If you think you’ve joined the ranks and have become a fellow data hoarder with your stash of several external hard drives and possess the compulsive need to triple-back things up, imagine how the U.S. National Archives feels. They require 800 kilometres of shelving to store their data digitally. The United Kingdom and France require approximately 160 kilometres each.

A group of students at Hong Kong’s Chinese University have modified a strain of E. coli bacteria to be able store and encrypt information. They call it “Biostorage,” and as a result, bacteria will be able to store information for thousands of years, as they constantly reproduce, replenishing the data.
In 2007, a team at Japan’s Keio University were able encode E=MC2, Albert Einstein’s theory of relativity, onto a piece of DNA found in a common soil bacteria.

The group in Hong Kong has made many advances since that development and are now able to compress and break up data among different cells in the culture, which helps overcome limits on storage capacity. Currently, all sorts of data, such as video, images and audio, can be stored in the bacteria.
The researchers say that one gram of bacteria will be able to hold as much data as 450 two-terabyte hard drives.

Furthermore, the encoded bacteria cannot be hacked like computers and are also not affected by things which can normally bring a database to its knees, such as electrical failures or data theft.

The technique that is used is very similar to that of making a genetically modified organism (such as genetically modified corn) by removing DNA, modifying it with the use of enzymes, then returning it to the cell.

It won’t be long before we see this as a viable storage medium for at home.
Interestingly, this isn’t the only example of E. coli being modified to do fascinating things.

In September 2010, a privately owned biotech company known as Joule Unlimited were awarded a patent for a genetically modified E. coli strain that is able to produce hydrocarbons such as diesel, jet fuel and petrol solely with the consumption of carbon dioxide and sunlight.

The company says that it has a library of bacteria, all capable of producing different fuels.
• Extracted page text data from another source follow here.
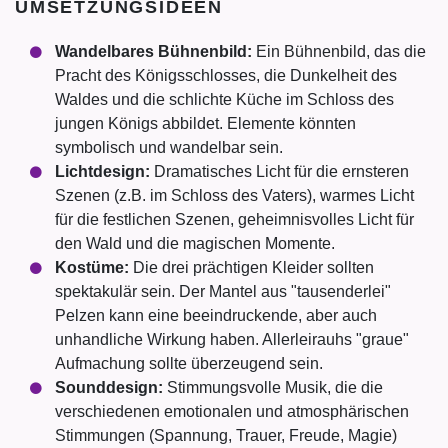
UMSETZUNGSIDEEN
Wandelbares Bühnenbild:
Ein Bühnenbild, das die
Pracht des Königsschlosses, die Dunkelheit des
Waldes und die schlichte Küche im Schloss des
jungen Königs abbildet. Elemente könnten
symbolisch und wandelbar sein.
Lichtdesign:
Dramatisches Licht für die ernsteren
Szenen (z.B. im Schloss des Vaters), warmes Licht
für die festlichen Szenen, geheimnisvolles Licht für
den Wald und die magischen Momente.
Kostüme:
Die drei prächtigen Kleider sollten
spektakulär sein. Der Mantel aus "tausenderlei"
Pelzen kann eine beeindruckende, aber auch
unhandliche Wirkung haben. Allerleirauhs "graue"
Aufmachung sollte überzeugend sein.
Sounddesign:
Stimmungsvolle Musik, die die
verschiedenen emotionalen und atmosphärischen
Stimmungen (Spannung, Trauer, Freude, Magie)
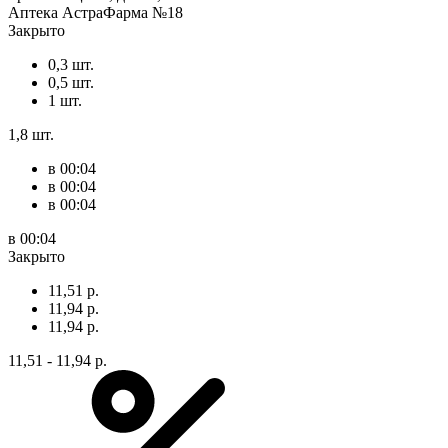
Аптека АстраФарма №18
Закрыто
0,3 шт.
0,5 шт.
1 шт.
1,8 шт.
в 00:04
в 00:04
в 00:04
в 00:04
Закрыто
11,51 р.
11,94 р.
11,94 р.
11,51 - 11,94 р.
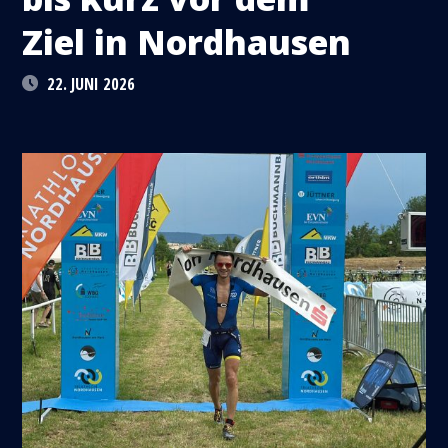
Ziel in Nordhausen
22. JUNI 2026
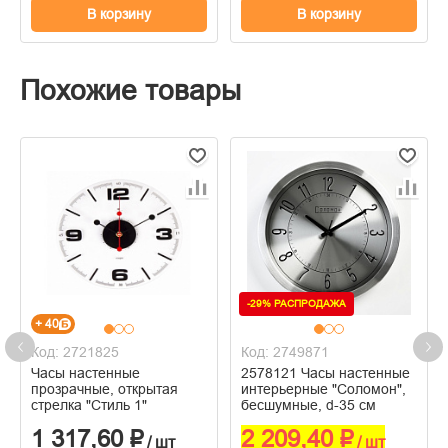
В корзину
В корзину
Похожие товары
-29% РАСПРОДАЖА
+ 40
Код: 2721825
Код: 2749871
Часы настенные
2578121 Часы настенные
прозрачные, открытая
интерьерные "Соломон",
стрелка "Стиль 1"
бесшумные, d-35 см
1 317,60 ₽
2 209,40 ₽
/ шт
/ шт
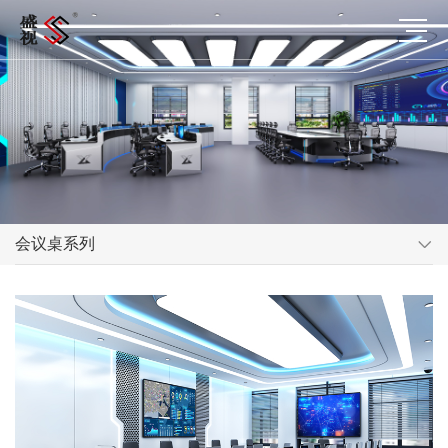
会议桌系列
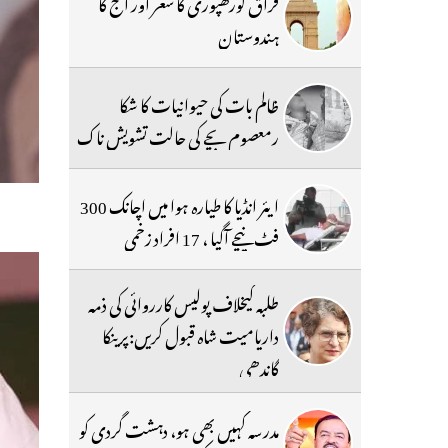
فراق گورکھپوری کا شعر اور آج کا
ہندوستان
ظالم بات کی حیوانیات کا شکا
رمعصوم بچے کی حالت تشویش ناک
ایئر انڈیا کا طیارہ ہوا میں اچانک 300
فٹ نیچے آگیا ، 17 افراد زخمی
طلبہ کیخلاف پولیس کارروائی کی ذمہ
داریامیت شاہ قبول کریں:پرینکا
گاندھی
مدرسہ کہیں بھی ہو، دہشت گردی کو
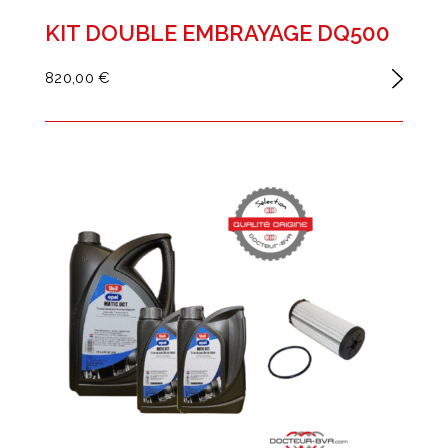
KIT DOUBLE EMBRAYAGE DQ500
820,00 €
One bacterium can produce ethanol at the rate of 9 litres per square metre a year. Joule says that eventually, when scaled commercially, it could be able to produce 23 litres per square metre a year.
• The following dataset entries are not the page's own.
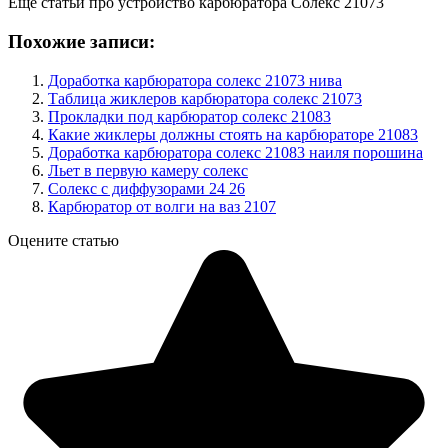
Еще статьи про устройство карбюратора Солекс 21073
Похожие записи:
Доработка карбюратора солекс 21073 нива
Таблица жиклеров карбюратора солекс 21073
Прокладки под карбюратор солекс 21083
Какие жиклеры должны стоять на карбюраторе 21083
Доработка карбюратора солекс 21083 наиля порошина
Льет в первую камеру солекс
Солекс с диффузорами 24 26
Карбюратор от волги на ваз 2107
Оцените статью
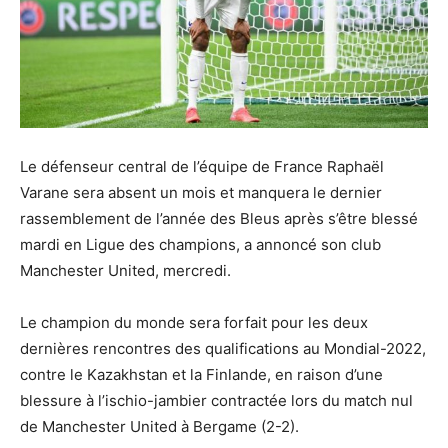
Le défenseur central de l’équipe de France Raphaël
Varane sera absent un mois et manquera le dernier
rassemblement de l’année des Bleus après s’être blessé
mardi en Ligue des champions, a annoncé son club
Manchester United, mercredi.
Le champion du monde sera forfait pour les deux
dernières rencontres des qualifications au Mondial-2022,
contre le Kazakhstan et la Finlande, en raison d’une
blessure à l’ischio-jambier contractée lors du match nul
de Manchester United à Bergame (2-2).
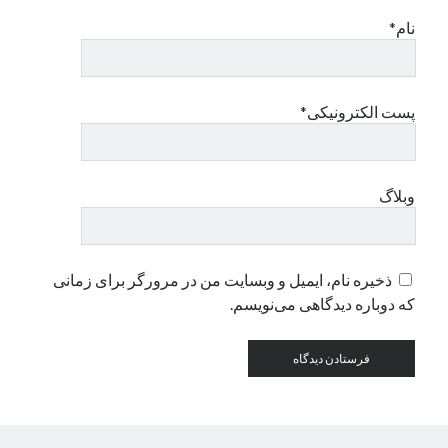
نام*
دسته‌ها
اپل
دسته‌بندی نشده
پست الکترونیکی*
وبلاگ
ذخیره نام، ایمیل و وبسایت من در مرورگر برای زمانی
که دوباره دیدگاهی می‌نویسم.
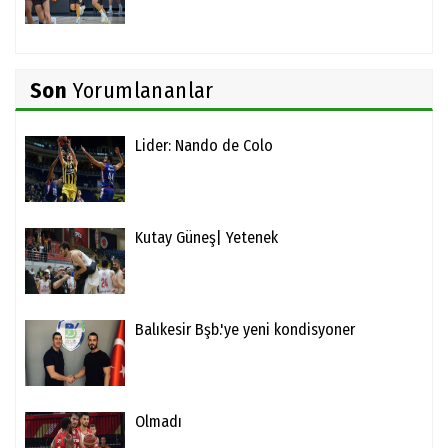
Son
Yorumlananlar
Lider: Nando de Colo
Kutay Güneş| Yetenek
Balıkesir Bşb.'ye yeni kondisyoner
Olmadı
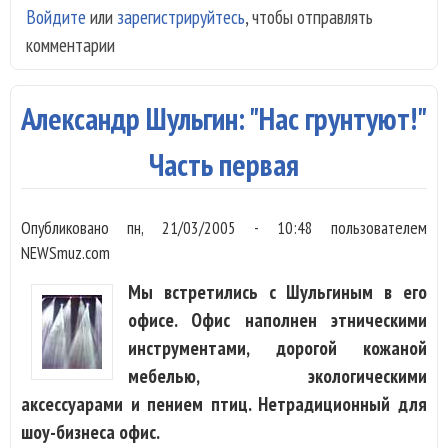
Войдите
или
зарегистрируйтесь
, чтобы отправлять
Бил
комментарии
по
пос
Юр
Александр Шульгин: "Нас грунтуют!"
Айз
Часть первая
Опубликовано
пн, 21/03/2005 - 10:48
пользователем
NEWSmuz.com
Мы встретились с Шульгиным в его
офисе. Офис наполнен этническими
инструментами, дорогой кожаной
мебелью, экологическими
аксессуарами и пением птиц. Нетрадиционный для
шоу-бизнеса офис.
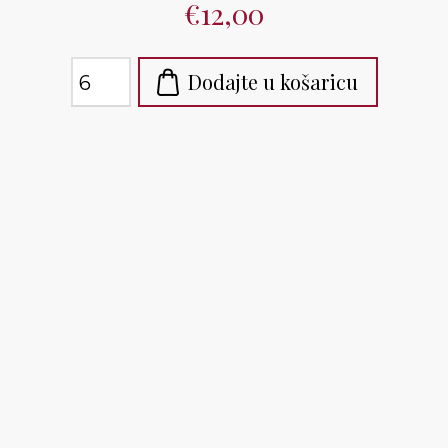
€12,00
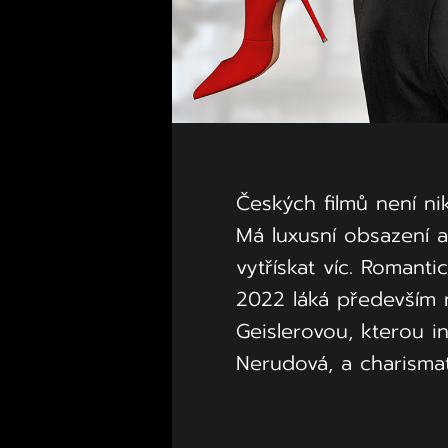
Českých filmů není nikd
Má luxusní obsazení 
vytřískat víc. Romant
2022 láká především 
Geislerovou, kterou 
Nerudová, a charisma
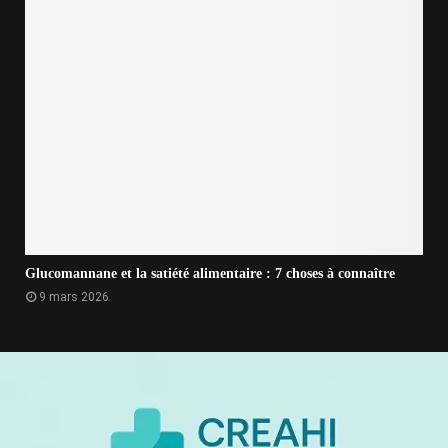
Glucomannane et la satiété alimentaire : 7 choses à connaître
9 mars 2026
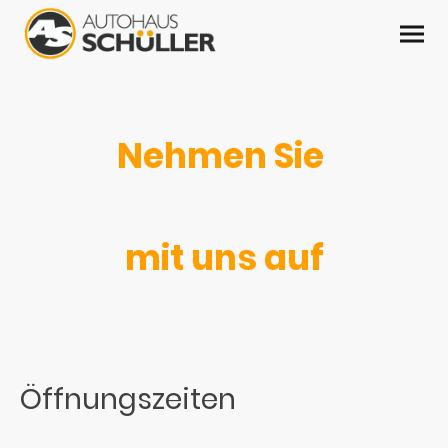
Nehmen Sie
Kontakt
mit uns auf
Öffnungszeiten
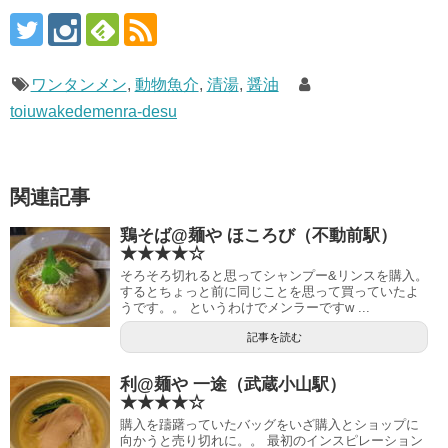
ワンタンメン
,
動物魚介
,
清湯
,
醤油
toiuwakedemenra-desu
関連記事
鶏そば@麺や ほころび（不動前駅）
★★★★☆
そろそろ切れると思ってシャンプー&リンスを購入。
するとちょっと前に同じことを思って買っていたよ
うです。。 というわけでメンラーですw ...
記事を読む
利@麺や 一途（武蔵小山駅）
★★★★☆
購入を躊躇っていたバッグをいざ購入とショップに
向かうと売り切れに。。 最初のインスピレーション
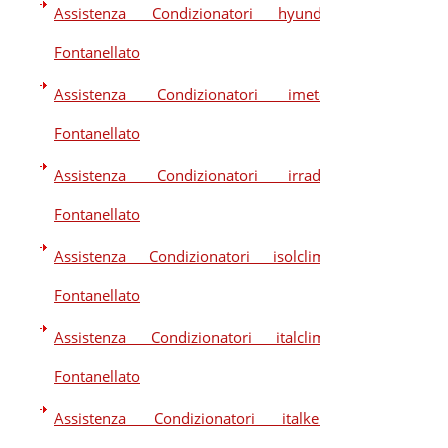
Assistenza Condizionatori hyundai
Fontanellato
Assistenza Condizionatori imetec
Fontanellato
Assistenza Condizionatori irradio
Fontanellato
Assistenza Condizionatori isolclima
Fontanellato
Assistenza Condizionatori italclima
Fontanellato
Assistenza Condizionatori italkero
Joule also says that their modified cells can produce fossil fuels using the solar converter method at a rate 50 times more efficient that regular bio fuels, and that their method will also produce 90 per cent less carbon dioxide.

According to their website, www.jouleunlimited.com: “This technology can produce virtually unlimited quantities of fossil fuels with zero dependence on raw materials, agricultural land, crops or fresh water. It ends the hazards of oil exploration and oil production. It takes us to the unthinkable: liquid hydrocarbons on demand.”

The company’s co-founder is George Church, a Harvard geneticist who helped initiate the Human Genome project in 1984.

If you’re thinking that we have entered a strange new world, you may be surprised to learn that modified microorganisms are all around us. If you’ve ever wondered how light beer is made, you’ll be happy to know it’s made with a modified version of yeast. It was in 1994 that the Brewing Research Foundation gained authorization to use such yeast to produce low-carb beer.

The yeast produces an amylase capable of hydrolyzing starch residues found in beer that usually lead to the ever-so-sexy beer gut. The yeast breaks down the starches into a sugar that normal yeast will use in the fermentation process.
Finally, genetically modified microorganisms are also used to produce various chemicals and medications and are much more environmentally friendly when compared to production methods involving harsh chemicals. The list of items that can be produced varies from vitamins to preservatives and enzymes.

On a completely different note, scientists have created a real live Pac-Man game. They call it “Pac-Mecium.” The user manipulates the paramecium using a joystick attached to a controller that “controls the polarity of a mild electrical field applied across the fluid chamber, which influences the direction the paramecia, a single-celled organism, move.”

It leaves me wondering, could it one day be possible for scientists to encrypt data into human cells? This scientific premise makes me think of Quorra, a human computer program hybrid with digital information from Disney’s TRON: Legacy. Scary huh?